● SUPPLIED INFORMATION:
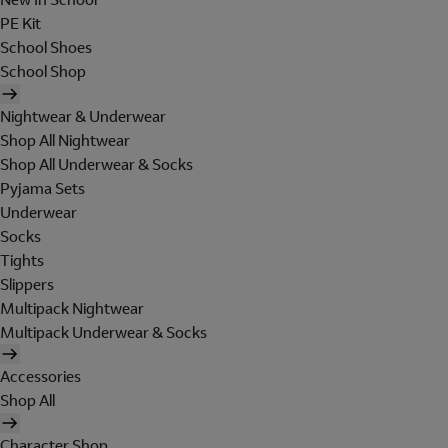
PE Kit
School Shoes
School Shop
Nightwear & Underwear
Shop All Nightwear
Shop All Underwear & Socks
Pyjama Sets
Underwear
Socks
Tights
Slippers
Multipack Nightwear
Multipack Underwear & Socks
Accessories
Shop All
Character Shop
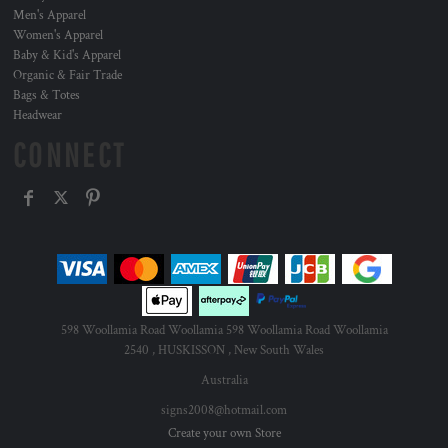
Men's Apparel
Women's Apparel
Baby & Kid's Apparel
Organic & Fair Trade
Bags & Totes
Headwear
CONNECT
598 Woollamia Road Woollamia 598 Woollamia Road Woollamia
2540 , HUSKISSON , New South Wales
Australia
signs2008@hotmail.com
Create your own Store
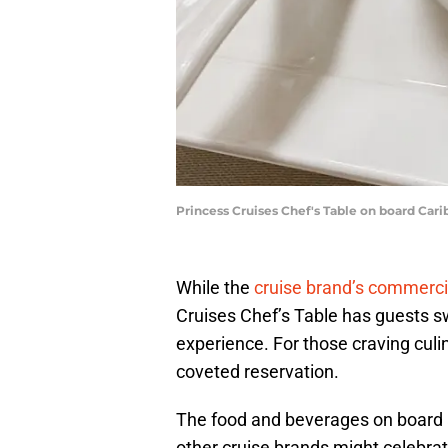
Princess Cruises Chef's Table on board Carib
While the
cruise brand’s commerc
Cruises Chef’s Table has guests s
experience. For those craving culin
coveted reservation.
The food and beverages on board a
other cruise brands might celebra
==
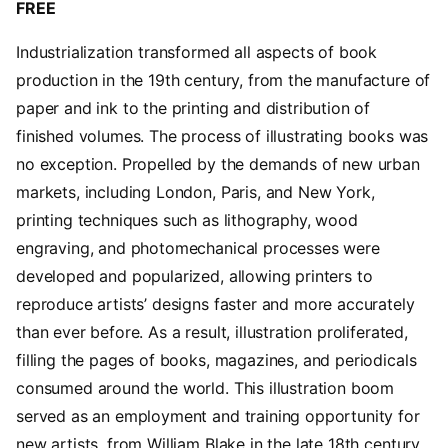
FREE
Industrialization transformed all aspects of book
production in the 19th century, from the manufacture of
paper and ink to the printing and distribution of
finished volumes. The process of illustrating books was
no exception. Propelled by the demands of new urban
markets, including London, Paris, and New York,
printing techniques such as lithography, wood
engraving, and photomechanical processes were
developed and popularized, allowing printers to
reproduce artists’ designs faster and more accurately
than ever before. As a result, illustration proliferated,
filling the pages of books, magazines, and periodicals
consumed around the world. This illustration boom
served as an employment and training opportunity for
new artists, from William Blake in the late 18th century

● PROBLEM REQUIREMENTS: Collect each line in the material above that contains the string "Multipack", and copy those lines out. Letter case matters.

● RESULT OF THIS TASK:
Multipack Nightwear
Multipack Underwear & Socks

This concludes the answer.